:: DOKUMEN SUMBER ::
Jadi, pendekatan kali ini lebih komprehensif. Kita lihat dari sisi supply, mana saja produsen kita yang bisa menghasilkan produk substitusi impor. Kemudian, siapa nanti yang akan membelinya dari sisi pemerintah. Selain itu, bagaimana cara menemukan antara supply dan demand ini supaya bertemu di marketplace.

Selain itu, perbedaannya adalah program kali ini diawasi secara ketat dan intensif. Setiap langkah itu diawasi secara serius dan lebih ketat dari sebelumnya.

Target pada tahun ini adalah melakukan substitusi produk impor sebesar Rp 400 triliun seperti yang dihitung BPS. Dari sisi demand, kementerian/lembaga, pemerintah daerah, dan BUMN dikerahkan untuk membeli produk dalam negeri. Kemudian, Lembaga Kebijakan Pengadaan Barang dan Jasa Pemerintah (LKPP) kita minta untuk membenahi e-Katalog baik terkait sistem maupun digitalisasinya.

Kemudian, terkait supply, Kemenperin diminta untuk mengawasi produksi dari dalam negeri. Misalnya, mendukung proses sertifikasi atau mendorong UMKM untuk bisa menyediakan barang untuk kebutuhan pemerintah. Di situ juga dilaksanakan business matching.

Dari upaya-upaya tersebut, diperoleh komitmen untuk menggunakan anggaran untuk produk dalam negeri sebesar Rp 830 triliun. Per semester I 2022, komitmen tersebut sudah terealisasi sebesar Rp 298,6 triliun dari K/L, pemda, dan BUMN.
:::
:: INFORMASI YANG DITAMPILKAN ::
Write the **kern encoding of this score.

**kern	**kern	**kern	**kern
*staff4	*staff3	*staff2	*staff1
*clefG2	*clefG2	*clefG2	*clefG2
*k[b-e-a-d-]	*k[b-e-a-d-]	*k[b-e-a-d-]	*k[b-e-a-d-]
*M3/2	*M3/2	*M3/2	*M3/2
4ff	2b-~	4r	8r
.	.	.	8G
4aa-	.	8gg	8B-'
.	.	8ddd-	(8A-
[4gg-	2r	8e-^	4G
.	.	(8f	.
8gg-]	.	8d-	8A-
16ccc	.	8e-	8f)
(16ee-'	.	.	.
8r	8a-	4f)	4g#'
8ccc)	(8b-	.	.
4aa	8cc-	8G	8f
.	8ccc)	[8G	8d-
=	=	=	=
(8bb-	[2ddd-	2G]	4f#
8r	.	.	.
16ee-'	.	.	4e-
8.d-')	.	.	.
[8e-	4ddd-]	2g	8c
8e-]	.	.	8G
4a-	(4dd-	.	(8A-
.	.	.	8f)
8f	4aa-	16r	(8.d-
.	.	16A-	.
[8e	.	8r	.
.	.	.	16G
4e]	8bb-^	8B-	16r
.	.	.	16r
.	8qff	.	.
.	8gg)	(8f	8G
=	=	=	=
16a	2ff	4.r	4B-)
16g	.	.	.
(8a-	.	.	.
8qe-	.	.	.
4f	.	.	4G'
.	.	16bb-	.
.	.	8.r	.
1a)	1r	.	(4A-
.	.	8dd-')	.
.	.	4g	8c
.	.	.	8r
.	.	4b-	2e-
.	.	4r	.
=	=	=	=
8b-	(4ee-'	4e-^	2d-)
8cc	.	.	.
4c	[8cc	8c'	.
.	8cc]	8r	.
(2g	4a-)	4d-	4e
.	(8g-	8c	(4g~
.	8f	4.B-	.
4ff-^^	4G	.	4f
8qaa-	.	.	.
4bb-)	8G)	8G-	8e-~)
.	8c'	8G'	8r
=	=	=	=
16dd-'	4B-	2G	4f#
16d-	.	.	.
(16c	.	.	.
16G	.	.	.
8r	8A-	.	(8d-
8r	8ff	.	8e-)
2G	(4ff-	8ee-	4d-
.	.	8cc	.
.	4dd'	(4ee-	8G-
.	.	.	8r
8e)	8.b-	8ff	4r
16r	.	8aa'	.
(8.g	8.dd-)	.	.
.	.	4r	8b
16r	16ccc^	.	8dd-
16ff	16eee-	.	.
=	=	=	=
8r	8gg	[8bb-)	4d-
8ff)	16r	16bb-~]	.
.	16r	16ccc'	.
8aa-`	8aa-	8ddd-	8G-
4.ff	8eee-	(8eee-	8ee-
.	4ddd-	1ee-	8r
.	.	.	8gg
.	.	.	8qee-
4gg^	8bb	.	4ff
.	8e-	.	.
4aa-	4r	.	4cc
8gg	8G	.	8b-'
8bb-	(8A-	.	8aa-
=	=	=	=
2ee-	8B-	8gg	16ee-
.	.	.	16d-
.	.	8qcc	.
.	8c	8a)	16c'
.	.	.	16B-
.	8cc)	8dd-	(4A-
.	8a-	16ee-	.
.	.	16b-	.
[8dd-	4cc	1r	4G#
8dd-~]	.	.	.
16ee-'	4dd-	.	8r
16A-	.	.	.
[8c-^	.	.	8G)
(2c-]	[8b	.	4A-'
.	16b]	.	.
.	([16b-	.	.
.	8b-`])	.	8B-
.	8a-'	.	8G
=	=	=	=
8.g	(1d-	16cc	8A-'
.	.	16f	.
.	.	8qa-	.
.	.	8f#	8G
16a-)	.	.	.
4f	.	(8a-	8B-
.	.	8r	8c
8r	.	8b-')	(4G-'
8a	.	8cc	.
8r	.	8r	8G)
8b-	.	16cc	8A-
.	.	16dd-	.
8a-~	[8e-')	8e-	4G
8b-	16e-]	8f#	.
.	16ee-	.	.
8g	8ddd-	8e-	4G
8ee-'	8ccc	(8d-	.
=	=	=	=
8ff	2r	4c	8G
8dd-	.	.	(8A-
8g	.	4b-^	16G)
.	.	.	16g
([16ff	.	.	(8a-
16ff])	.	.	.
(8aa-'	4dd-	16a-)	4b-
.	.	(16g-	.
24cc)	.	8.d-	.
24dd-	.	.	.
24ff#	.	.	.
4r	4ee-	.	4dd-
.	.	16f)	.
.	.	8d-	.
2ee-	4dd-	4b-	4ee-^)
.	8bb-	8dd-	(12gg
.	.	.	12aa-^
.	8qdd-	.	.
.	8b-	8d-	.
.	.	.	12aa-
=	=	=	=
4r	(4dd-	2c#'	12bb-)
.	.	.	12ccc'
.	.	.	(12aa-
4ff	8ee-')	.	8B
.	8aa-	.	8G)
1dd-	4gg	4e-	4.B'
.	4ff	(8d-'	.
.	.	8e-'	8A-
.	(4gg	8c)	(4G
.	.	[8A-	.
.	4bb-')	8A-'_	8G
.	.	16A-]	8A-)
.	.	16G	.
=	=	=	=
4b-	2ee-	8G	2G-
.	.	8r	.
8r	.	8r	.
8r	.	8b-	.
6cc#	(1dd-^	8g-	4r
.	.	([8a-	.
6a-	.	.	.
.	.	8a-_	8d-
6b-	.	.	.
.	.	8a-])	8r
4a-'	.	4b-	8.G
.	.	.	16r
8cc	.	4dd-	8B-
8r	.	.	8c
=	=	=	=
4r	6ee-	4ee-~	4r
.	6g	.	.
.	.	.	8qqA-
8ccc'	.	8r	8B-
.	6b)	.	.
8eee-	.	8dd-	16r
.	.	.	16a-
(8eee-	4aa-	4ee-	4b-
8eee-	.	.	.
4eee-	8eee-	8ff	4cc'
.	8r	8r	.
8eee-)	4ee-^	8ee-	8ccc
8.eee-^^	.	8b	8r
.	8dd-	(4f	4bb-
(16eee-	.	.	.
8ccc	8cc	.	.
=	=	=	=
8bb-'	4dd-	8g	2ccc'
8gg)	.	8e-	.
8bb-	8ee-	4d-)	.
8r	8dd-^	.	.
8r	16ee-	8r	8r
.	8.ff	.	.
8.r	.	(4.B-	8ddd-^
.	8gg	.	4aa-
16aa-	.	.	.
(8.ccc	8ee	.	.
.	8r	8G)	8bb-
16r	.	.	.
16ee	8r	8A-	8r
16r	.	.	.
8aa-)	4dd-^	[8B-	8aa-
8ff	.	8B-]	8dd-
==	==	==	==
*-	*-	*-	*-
:::
TUGAS 1 -
Menurut dokumen sumber, berapa target substitusi produk impor pada tahun ini?
TUGAS 2 -
Cetak teks dari dokumen sumber di antara "Target pada tahun" dan "sistem maupun digitalisasinya.", termasuk kedua bagian itu.

JAWABAN 1 -
Rp 400 triliun, seperti yang dihitung BPS.

JAWABAN 2 -
Target pada tahun ini adalah melakukan substitusi produk impor sebesar Rp 400 triliun seperti yang dihitung BPS. Dari sisi demand, kementerian/lembaga, pemerintah daerah, dan BUMN dikerahkan untuk membeli produk dalam negeri. Kemudian, Lembaga Kebijakan Pengadaan Barang dan Jasa Pemerintah (LKPP) kita minta untuk membenahi e-Katalog baik terkait sistem maupun digitalisasinya.